Kim Foxx will not seek reelection in 2024

After two terms as Cook County's chief prosecutor, Kim Foxx says she will not run for re-election after her current term concludes in 2024.

"I will be stepping down as state's attorney," Foxx announced on Tuesday.

In a speech explaining her decision, Foxx listed what she considers her top achievements in office and ridiculed her critics as out of touch.

Foxx brought to the City Club luncheon several people who benefited from her work, including people found to have been wrongly imprisoned.


She mocked the coast-to-coast coverage of her botched handling of former Empire actor Jussie Smollett's case, contrasting it with what she said is too little attention for defendants such as Jose Cruz.

"Jose, if you could please stand up. Why does it make me mad that you ask me more about what happened with Jussie than you did about what happened to Jose Cruz? Because Jose Cruz spent almost 30 years in prison on what he believed would be a life sentence for a crime that he didn't commit, because he was framed by a corrupt Chicago police detective," Foxx said.

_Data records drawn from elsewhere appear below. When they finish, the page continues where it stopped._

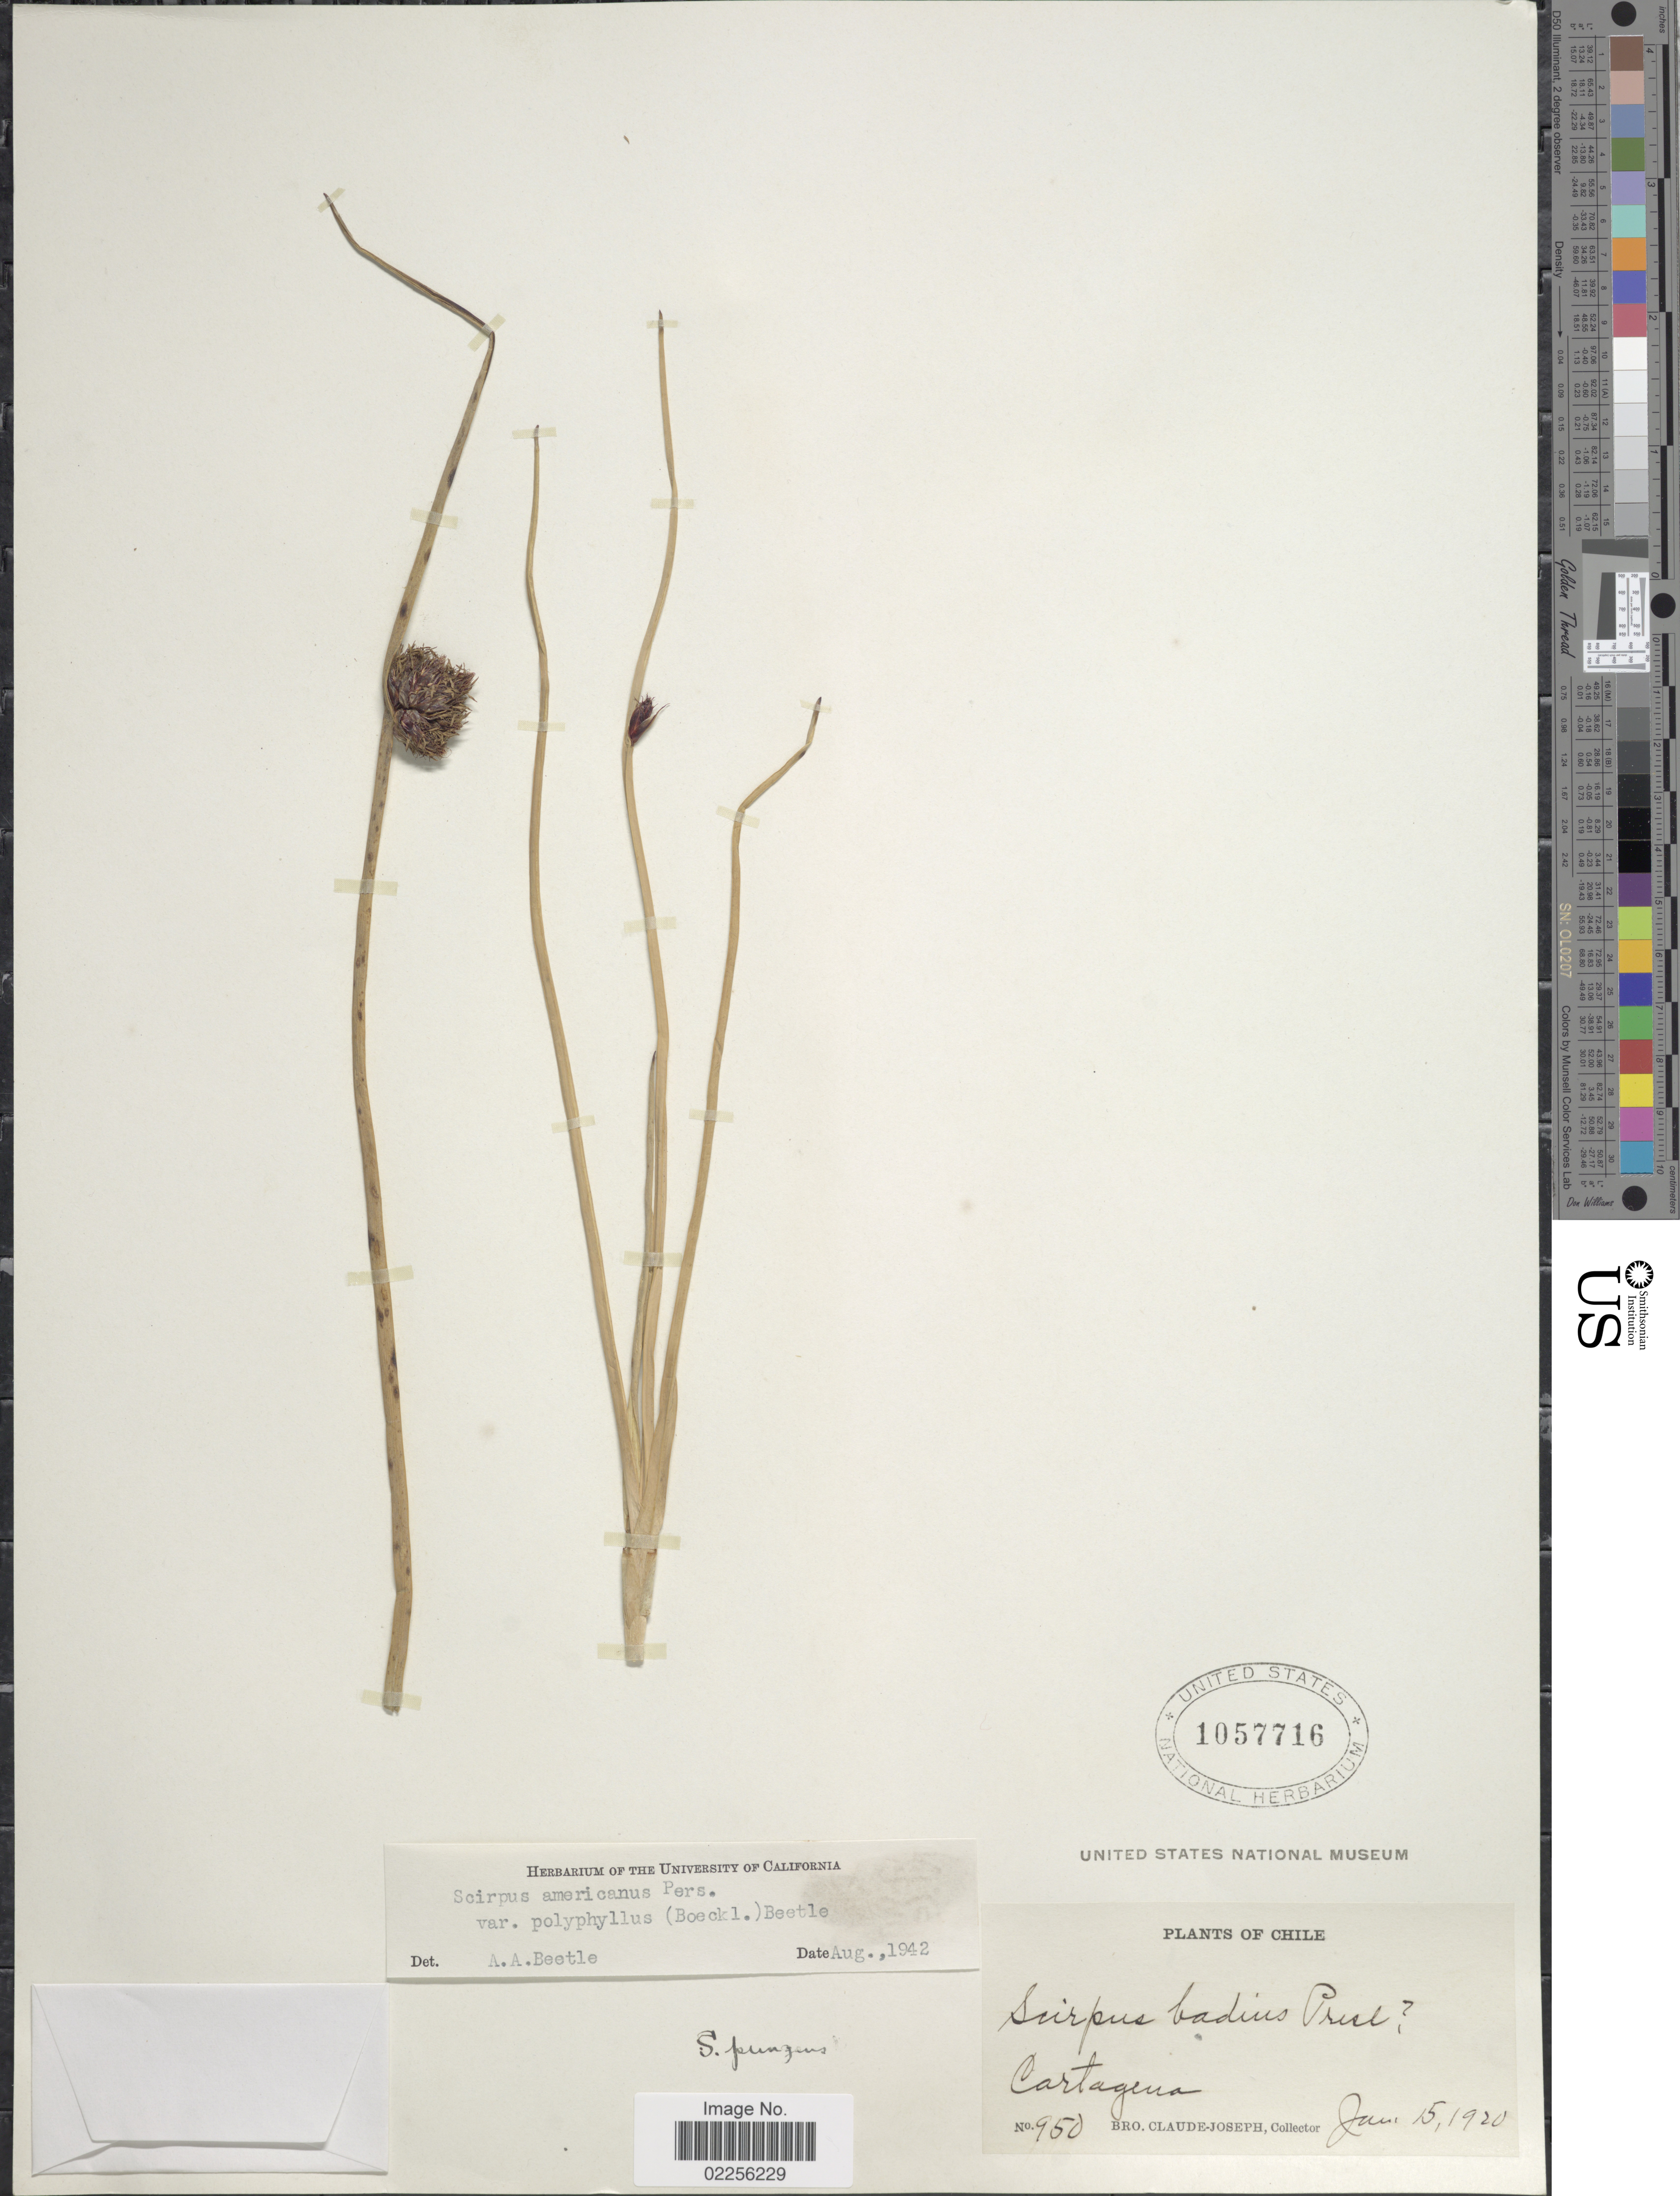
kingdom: Plantae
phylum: Tracheophyta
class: Liliopsida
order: Poales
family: Cyperaceae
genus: Schoenoplectus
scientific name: Schoenoplectus pungens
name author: (Vahl) Palla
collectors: Bro. Claude-Joseph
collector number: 950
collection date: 1920-01-15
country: Chile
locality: Cartagena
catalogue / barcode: US 1057716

She said this month's election of Brandon Johnson as Chicago's next mayor made it likely her sort of progressive policies would now dominate Chicago law enforcement, making it safer for her to move on to another, though still-unspecified job.

Foxx said she told Johnson her decision on Monday.

She won the office in 2016 with support from Cook County Board President Toni Preckwinkle after the police-involved killing of Laquan McDonald shook up leadership at the top and Foxx emerged a winner.

On Tuesday, Preckwinkle introduced Foxx to City Club ahead of her remarks.

In a statement Tuesday afternoon, Preckwinkle said she was "incredibly proud" of Foxx’ work.

"I have known Kim Foxx for years and I am incredibly proud of the impact she has had on our criminal justice system," Preckwinkle said. "She has worked to prosecute the right people for the right crimes, restore public trust by addressing racial discrimination and wrongful convictions, and serve the interests of victims of domestic violence."

Most recently, Foxx came under criticism from Mayor Lori Lightfoot who reportedly said Foxx, hands out certificates of innocence "like they're candy," according to the Chicago Tribune.

More than a dozen local lawyers and judges are considering whether to run for state's attorney, according to political insiders.